In summary; a walk-on (not on scholarship) can play no matter their recruited status, but if they are given a scholarship, they will count against your limits once they compete.

 

Leaders_and_Best

January 6th, 2020 at 7:50 PM ^

To provide some info on the Jace Howard walk-on question: a student can always walk-on (not receiving athletically related financial aid) and play for a school no matter their "recruited" status (official visit, contacted off-campus, received NLI/GIA), the issue is when they must be considered a "counter" for Financial Aid purposes. To try to be brief, Men's basketball is a "head counter" sport, in which you have only a certain amount of athletes you can have on scholarship during the academic year (13 for Men's Bball) AND any student-athlete on aid must receive a full scholarship (no partial scholarships that are used in "equivalency" sports). For Football and Men's Bball the recruited status comes into play once you want to give a walk-on a scholarship with respect as to when he will count against your overall scholarship limit (Bylaw 15.5.1.1) which occurs when they compete in a real game which is what "blueshirting" takes advantage of.
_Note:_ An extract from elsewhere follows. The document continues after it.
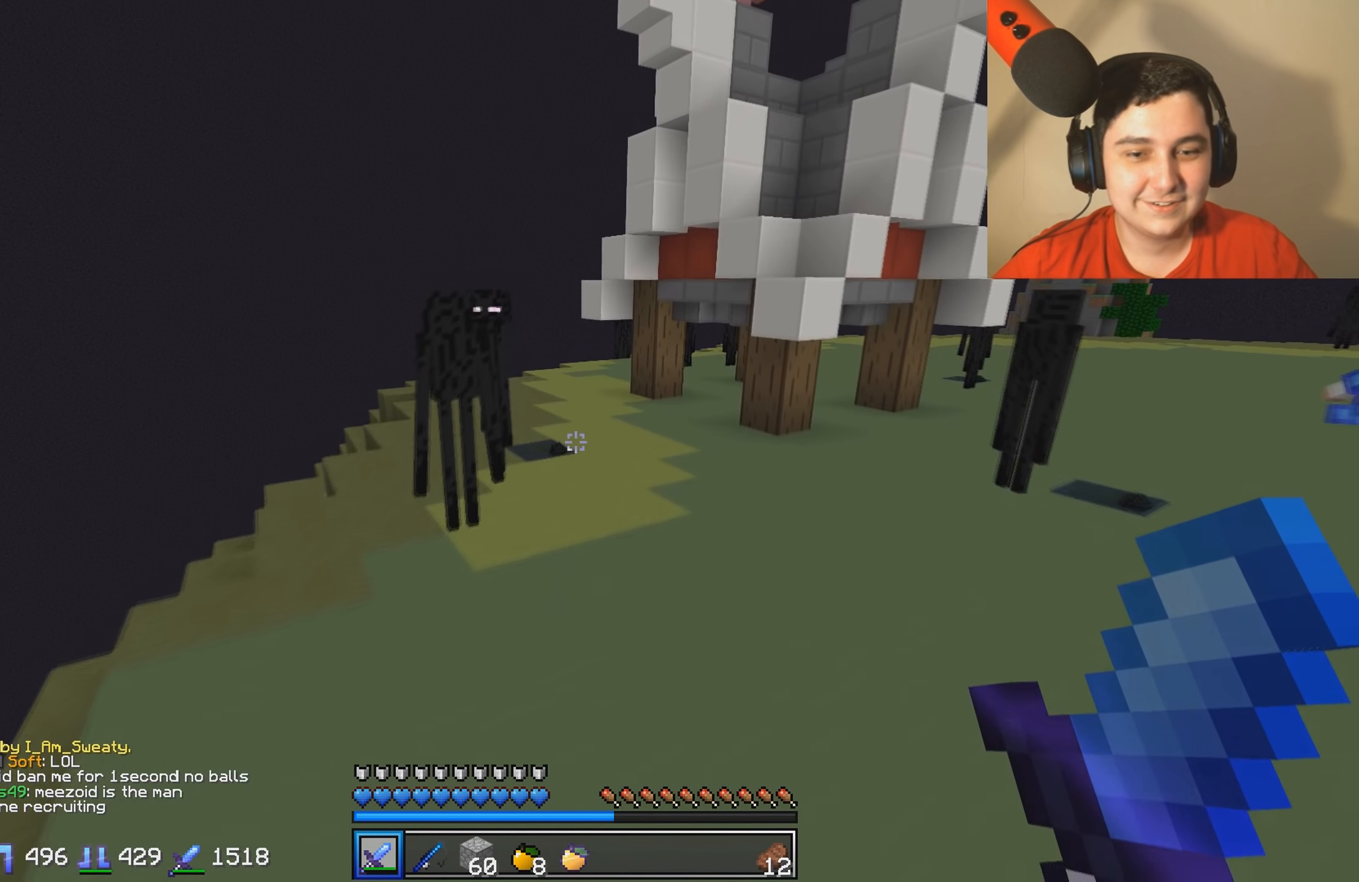
{"keys": ["d", "w"], "events": [[216, "d", "down"]]}
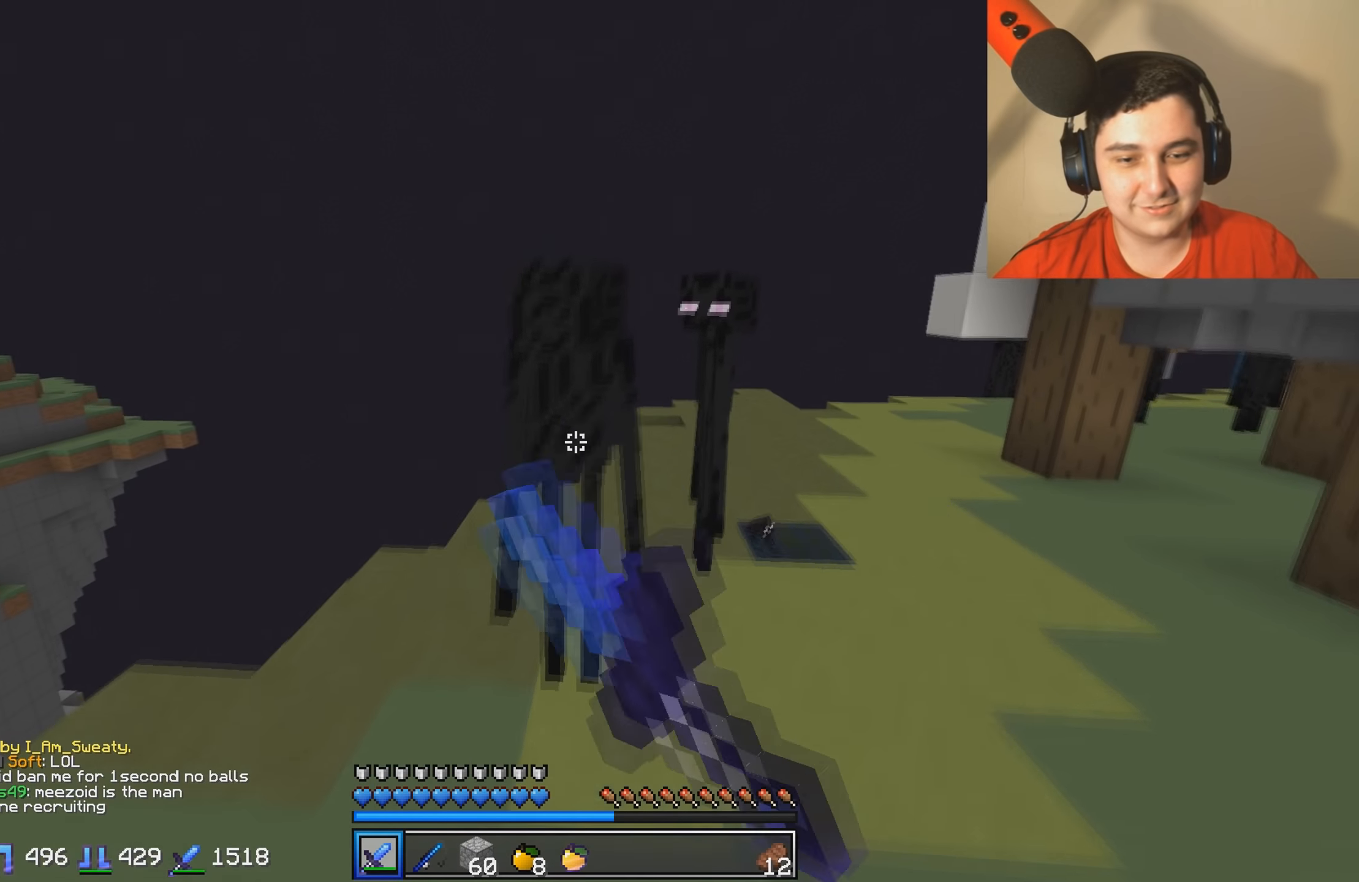
{"keys": ["d", "w"], "events": []}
In summary; a walk-on (not on scholarship) can play no matter their recruited status, but if they are given a scholarship, they will count against your limits once they compete.

 

jbrandimore

January 6th, 2020 at 9:55 PM ^

Obviously the Big Ten Network received the directive from Intergalactic High Commander and Emperor Gene Smith that they needed to produce a segment on how officials screwed Online State.

The only problem was Emperor Smith forget to make it clear he wanted the segment to be about football.

cornman

January 6th, 2020 at 10:52 PM ^

I appreciate the optimism, but there's no way Livers goes to the NBA this year with his injury. He was already a borderline prospect before the injury; he will need a superhuman recovery to play his way into the NBA now. 

matty blue

January 7th, 2020 at 6:10 AM ^

I can’t say that I expected to win this game… At Breslin and down Isaiah Livers we would’ve had to play a perfect game to win it. That we were in it at all speaks volumes to where the program is right now.

This guy can just coach.

Probably the best example of that is the functionality of Austin Davis. He’s been written off as a lost cause on any number of occasions, yet there he was playing quality minutes in a huge B1G road game.  

Juwan is a post whisperer - can’t wait for him to find a raw baby Shaq somewhere and turn him into a Death Star.

 

pescadero

January 7th, 2020 at 9:25 AM ^

" extremely light on athleticism—even for a Beilein team. The one guy who's clearly a plus athlete is Johns. "

 

Yeah... Michigan is talented, but painfully unathletic.

Mongo

January 7th, 2020 at 4:12 PM ^

Is Wagner home sick or something ?  He looks lost compared to his German pro-team film.

Somehow, the offense needs to get Wagner the open 3-looks and hot.  Johns was not comfortable shooting the 3-ball and passed up a number of wide open looks.  Wagner just seemed out of the game flow.